Friday 29 July 2016

Reliability and Punctuality

After my previous post on the first breakdown so far on my Around the Edge of England bus tour I thought it was time I estabilshed just how reliable the buses are. The route I have taken is not exactly typical - too many rural routes and not enough urban journeys - but it does give a snapshot of what you can expect if you travel by bus.

The good news is that 96.1% of the buses I have used - or tried to use - have turned up and have completed their scheduled journeys.

Slightly less good is the "punctuality".  Only 71.5% of buses were "on time" as defined by the Traffic Commissioners' (a sort of industry regulator) definition of "one minute early to five minutes late". But if you extend that definition to include buses 10 minutes late (which is the measure applied to long-distance trains) the score rises to 90%

The national Rail Public Performance Measure, which measures trains that arrive at their terminating station "on time" (which is defined as up to 5 minutes late for local trains and 10 minutes for long-distance) is 88.5% (moving annual average to 25 June 2016).
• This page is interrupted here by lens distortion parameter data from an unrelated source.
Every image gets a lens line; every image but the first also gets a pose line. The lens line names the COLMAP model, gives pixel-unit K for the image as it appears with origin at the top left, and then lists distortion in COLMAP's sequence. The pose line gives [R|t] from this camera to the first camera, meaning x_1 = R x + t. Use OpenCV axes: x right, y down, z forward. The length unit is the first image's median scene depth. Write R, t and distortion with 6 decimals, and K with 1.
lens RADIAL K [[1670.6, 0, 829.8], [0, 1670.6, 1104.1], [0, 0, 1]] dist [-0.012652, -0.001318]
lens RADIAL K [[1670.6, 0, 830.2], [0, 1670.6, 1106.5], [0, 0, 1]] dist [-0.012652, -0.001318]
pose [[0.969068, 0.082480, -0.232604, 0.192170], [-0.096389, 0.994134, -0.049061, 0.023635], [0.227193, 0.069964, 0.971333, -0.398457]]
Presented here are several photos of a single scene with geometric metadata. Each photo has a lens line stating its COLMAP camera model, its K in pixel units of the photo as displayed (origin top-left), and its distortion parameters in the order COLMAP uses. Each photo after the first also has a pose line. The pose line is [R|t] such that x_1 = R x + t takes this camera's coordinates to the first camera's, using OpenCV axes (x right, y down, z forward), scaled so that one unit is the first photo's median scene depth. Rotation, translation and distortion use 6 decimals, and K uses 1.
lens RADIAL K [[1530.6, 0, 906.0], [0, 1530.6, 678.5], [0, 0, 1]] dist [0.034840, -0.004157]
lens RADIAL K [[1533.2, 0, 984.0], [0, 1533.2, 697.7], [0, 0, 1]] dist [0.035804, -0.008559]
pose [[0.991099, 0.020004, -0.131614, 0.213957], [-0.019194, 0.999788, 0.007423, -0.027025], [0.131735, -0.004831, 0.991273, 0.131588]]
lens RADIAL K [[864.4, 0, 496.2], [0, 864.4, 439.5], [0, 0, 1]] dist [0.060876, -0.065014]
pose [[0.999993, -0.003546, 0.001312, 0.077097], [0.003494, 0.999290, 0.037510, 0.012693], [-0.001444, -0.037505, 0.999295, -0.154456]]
Trains have two great advantages over buses.  They have exclusive use of the track, with only other trains to get in the way.  And because their punctuality is measured only at the terminating station they are allowed to "pad" the timetables with excessive running time between the penultimate and final stops to create an artificial recovery margin. Virgin Trains from Manchester to London, for example, are given 7 minutes to the first stop at Stockport. Coming north, however, London trains terminating in Manchester get typically 12 minutes from Stockport, which helps them to be "on time" at Manchester even though they might have been late at every other station.  Buses don't cheat like this! 

There is more detail on my journey here.

2 comments:

SteveB said...

Another thing about train journeys is that journey planners allow far too long for connections. Thus, although my journey on Saturday from Reading to Northampton via London was timed to be longer than 2 hours, I actually did it in rather less.

Jim said...

Buses have that problem too, especially on long routes with split registrations. The planners don't accept what appears to them to be a tight connection and tell you to get off the bus and wait for the next when in reality it's a through bus. As always with computers "rubbish in, rubbish out". Of course the real problem is the rather silly rules that require bus companies to register through services as two or more shorter separate ones to take advantage of "domestic" drivers' hours regs. Could abolition of these be the only possible benefit of leaving the EU?!